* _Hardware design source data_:
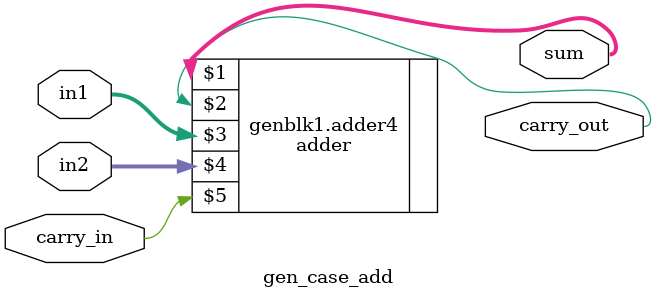
<source format=v>
   `include "adder.v"
    module gen_case_add #(parameter N=4) (output wire [N-1:0] sum,
                                            output wire carry_out,
                                            input wire [N-1:0] in1, in2,
                                            input wire carry_in
        
    );
    
    generate
        case(N)
        1: adder #(1) adder1 (sum, carry_out, in1, in2, carry_in);
        2: adder #(2) adder2 (sum, carry_out, in1, in2, carry_in);
        3: adder #(3) adder3 (sum, carry_out, in1, in2, carry_in);
        default: adder adder4(sum, carry_out, in1, in2, carry_in);
        endcase
    endgenerate

    endmodule //gen_case_add
</source>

* _Assignment_: Take the line containing "input wire carry_in" as the start and the last line of the data as the end, and reproduce that range exactly.

* _Written answer_:
                                            input wire carry_in
        
    );
    
    generate
        case(N)
        1: adder #(1) adder1 (sum, carry_out, in1, in2, carry_in);
        2: adder #(2) adder2 (sum, carry_out, in1, in2, carry_in);
        3: adder #(3) adder3 (sum, carry_out, in1, in2, carry_in);
        default: adder adder4(sum, carry_out, in1, in2, carry_in);
        endcase
    endgenerate

    endmodule //gen_case_add
</source>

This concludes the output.